When I was young, I watched Wang Yu and Bruce Lee’s movies.
People were flying in the air, so I thought:
Chinese people are the best. They know how to fly!
I’ll go to China to fly.
Captivated by the kung-fu masters in the movies, a young Gabonese sets off for China to learn the sacred art. Years later, in 1985, he becomes the Shaolin Temple’s very first Black master. Dancing between Beijing and Libreville, French and Chinese, present interviews and old archival footage L’Africain Qui Voulait Voler/The African Who Wanted to Fly (Samatha Biffot, 2016) tells the unlikely story of Luc Benza.
Biffot’s biography of Benza blends together many different kinds of material, places and languages into a mesmerizing mosaic. The film adroitly shifts between Gabon; where close friends share their memories of Benza through interviews; and old home videos show a young Benza imitating his favourite fight sequences from films, and China; with extracts from the very movies that captured his young imagination; clips from his early competition days as a wushu student; and present-day life scenes with his family in Beijing.
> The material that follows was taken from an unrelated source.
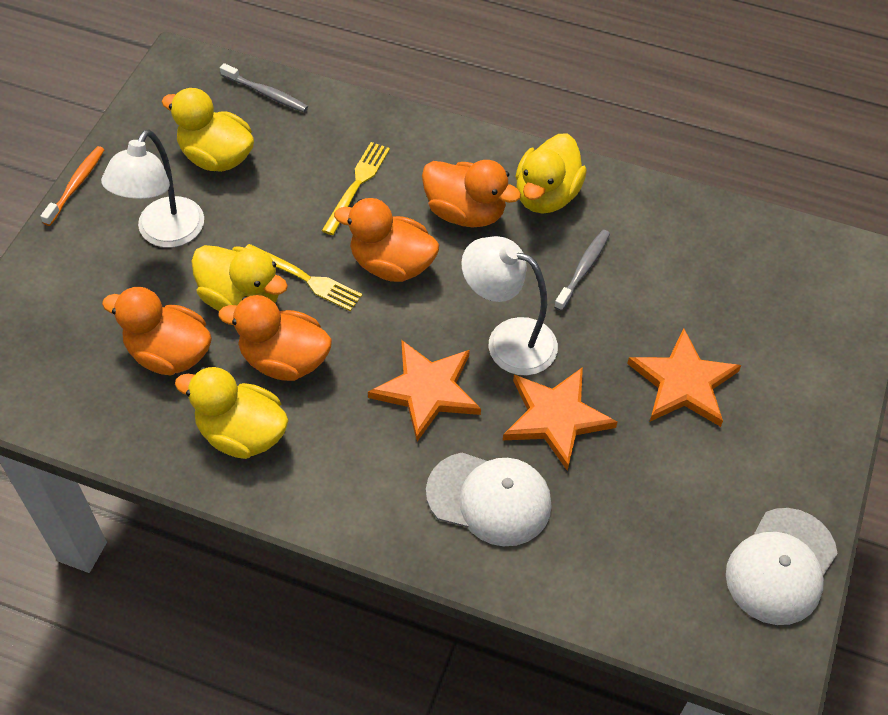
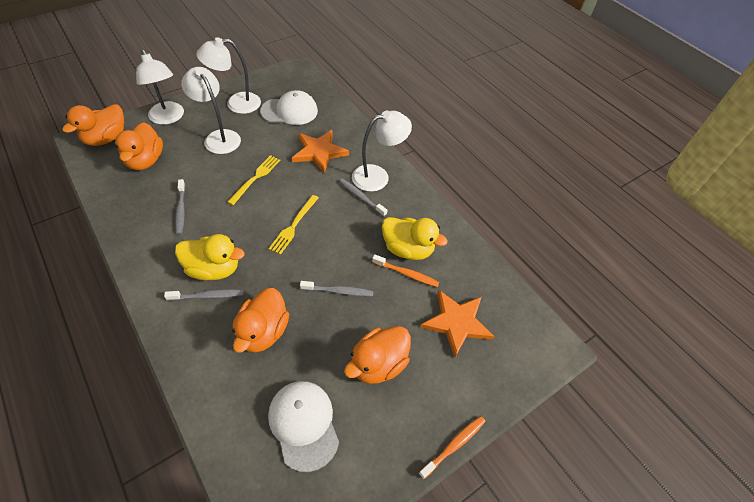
grey toothbrush: 2 -> 4
orange star: 3 -> 2
orange toothbrush: 1 -> 2
white lamp: 2 -> 4
yellow duck: 4 -> 2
The film often underscores shots from Gabon with traditional Chinese instruments, thus music serves as one of the strands that knits these places together. In other instances, images from the two countries are superimposed, bringing the two worlds even closer together as we fade out from a scene in Beijing, into another from Libreville. None of these transitions call attention to themselves, instead their seamlessness allows the viewer to be fully immersed into all the different chapters in which Benza pursues this unlikely dream.
In chronicling this journey to martial arts mastery, The African Who Wanted to Fly explores the racial and cultural discrimination that Benza faced. In his interviews, he recounts some of the opposition that was raised against him, including apprehension about a foreigner being allowed to learn wushu. This story is most poignant in a moment where he remembers his coach, Lin Boyuan. With a grimace, Benza hints that the backlash, against the secrets of this traditional Chinese art being taught to a black man, may be the reason why Boyuan no longer lives in China. In a matter of seconds, the change in Benza’s demeanor from his usual laughing jovial self, to a man who speaks in few words and with a pained expression on his face, conveys the extent to which these memories still haunt him.

Even after he establishes himself, he continues to face some obstacles when he becomes an instructor at the Beijing Sports University. Benza recounts parents who question why he, a foreigner, is being permitted to give lessons to young Chinese children about something that is such a profound aspect of their own national tradition. The inclusion of such obstacles provides sobering moments that enrichen the largely triumphant story of Benza’s successful quest to become the first Black wushu master.
These critical moments could have been pushed further. Unfortunately, in crafting its hopeful ending, Biffot’s documentary stunts its discussions of discrimination to the past, giving no indication of what the contemporary attitudes towards Africans in China are. The African Who Wanted to Fly opens in a field full of African trainees, admirers of Benza who have also made the trip to the Shaolin Temple to become wushu masters. And, towards the end, it reveals that Benza has opened his own academy in Libreville to raise up future Gabonese wushu artists. Yet despite giving face to the present and future African martial arts practitioners, the film gives no indication of whether they will face the same prejudices that Benza did, or how attitudes towards black martial artists have since changed.

At a moment where most China-Africa coverage centers on ecopolitics, The African Who Wanted to Fly, with its light-hearted story about a young boy and his dream, is a welcome change in the way we think about our continent’s relationship with China. It is fascinating to witness this Sino-African connection, precisely because it is one that preceded the current model of largely one-sided aid and investment. A love affair with China, built on something a lot more wondrous than trade and loans: art.
On many levels, this is a film about cinema itself as an engine of dreams. In its final scene, Benza and two of his friends, continue to evoke childhood memories in a screening room, in which old archival footage of them as children, practicing their newly learnt kung fu moves, is projected. In this way, through this very personal tale, The African Who Wanted to Fly offers a snippet into early cinema trends in West Africa. As Benza and his friends reminisce about the countless kung-fu films they watched in cinemas, we are given an indication of the popularity of Chinese movies back in the 1980s.

Given the analogous popularity of Latin American telenovelas and Bollywood soap operas on television today, it almost makes you wonder what dreams are being spurred on by this new programming and how and where the story of the next Benza will unfold?